▸ DIRECTIONS FOR THIS TASK: A verbatim transcription of the listing below is required, without its pictures.

*** THE DATA

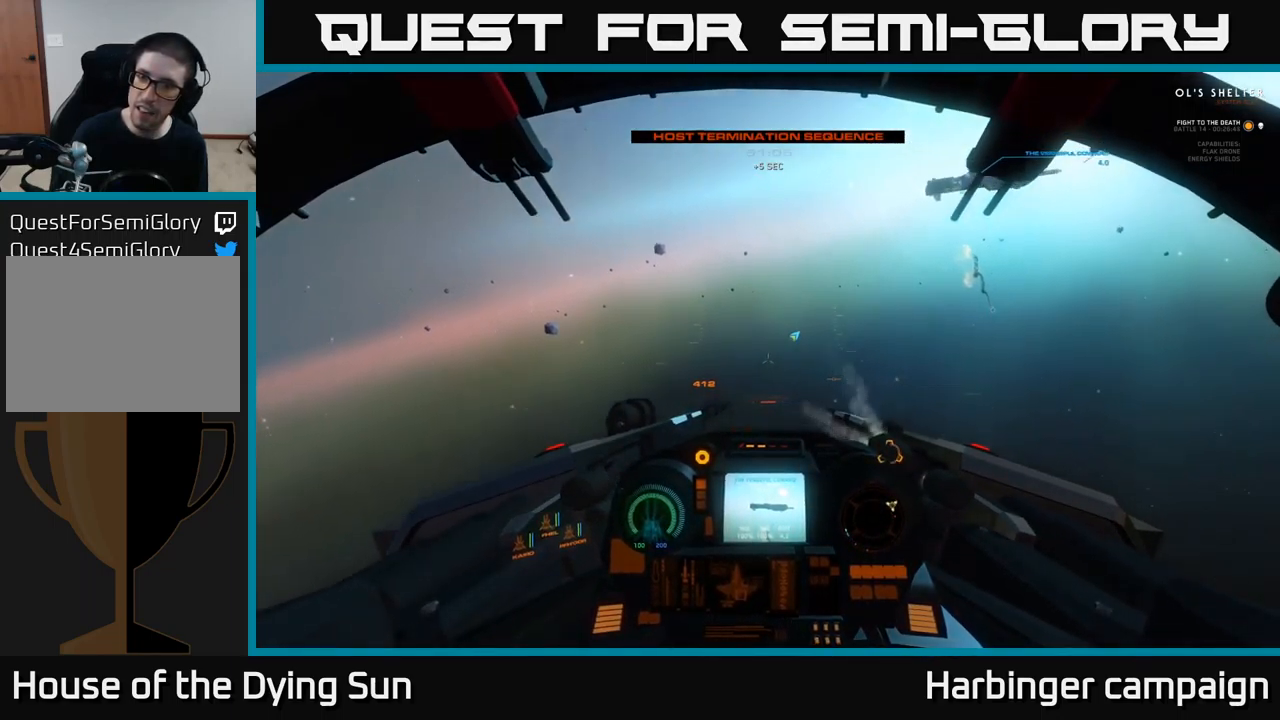
{"dt_ms": 500, "buttons": ["L1"], "left_stick": "center", "right_stick": "up", "events": [[183, "L1", "down"], [283, "L2", "up"]]}
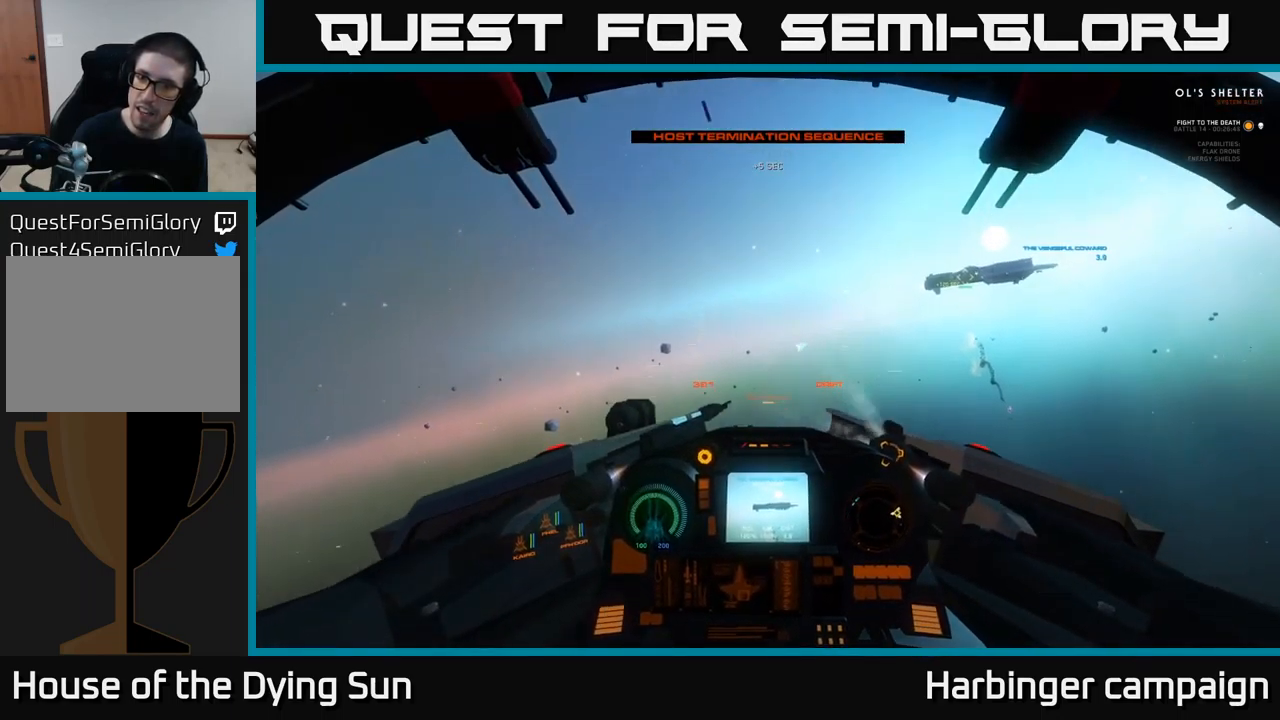
{"dt_ms": 500, "buttons": ["L2"], "left_stick": "center", "right_stick": "up-right", "events": [[300, "L1", "up"], [350, "L2", "down"], [466, "right_stick", "up-right"]]}
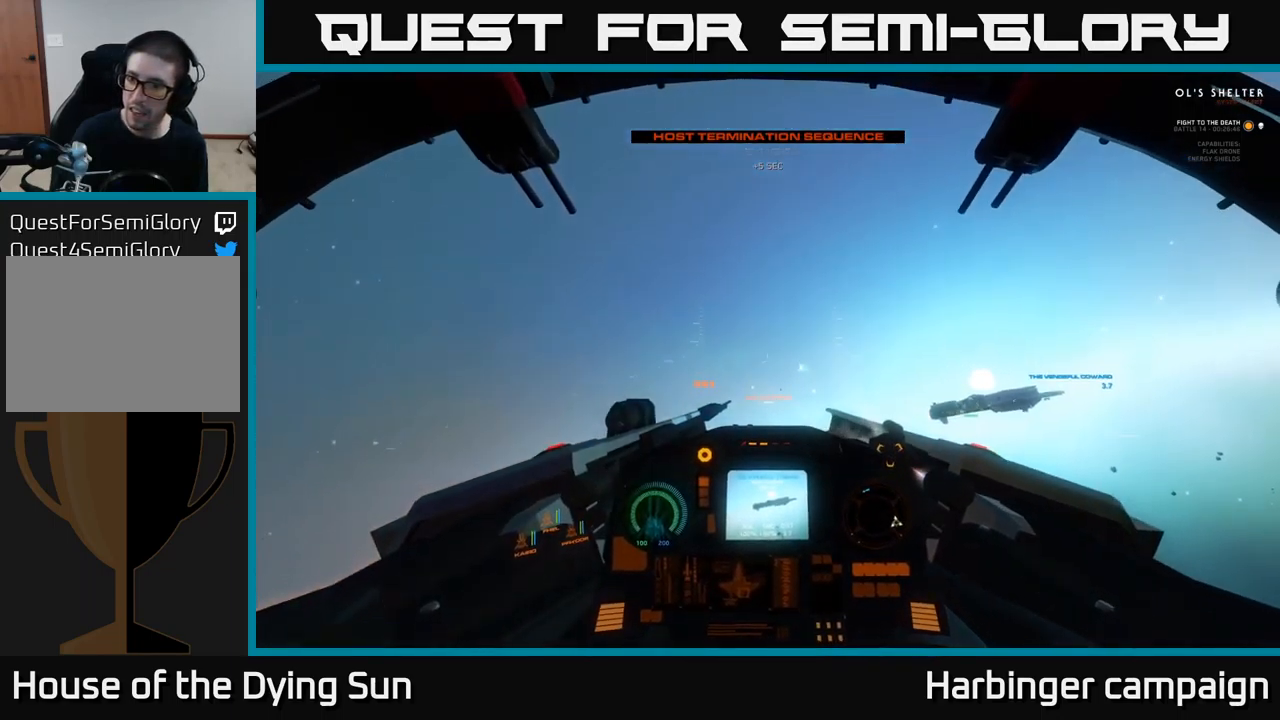
{"dt_ms": 500, "buttons": ["L2"], "left_stick": "center", "right_stick": "center", "events": [[16, "right_stick", "right"], [350, "right_stick", "center"]]}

******

▸ SOLUTION FOR THIS EXERCISE:
{"dt_ms": 500, "buttons": ["L1"], "left_stick": "center", "right_stick": "up", "events": [[183, "L1", "down"], [283, "L2", "up"]]}
{"dt_ms": 500, "buttons": ["L2"], "left_stick": "center", "right_stick": "up-right", "events": [[300, "L1", "up"], [350, "L2", "down"], [466, "right_stick", "up-right"]]}
{"dt_ms": 500, "buttons": ["L2"], "left_stick": "center", "right_stick": "center", "events": [[16, "right_stick", "right"], [350, "right_stick", "center"]]}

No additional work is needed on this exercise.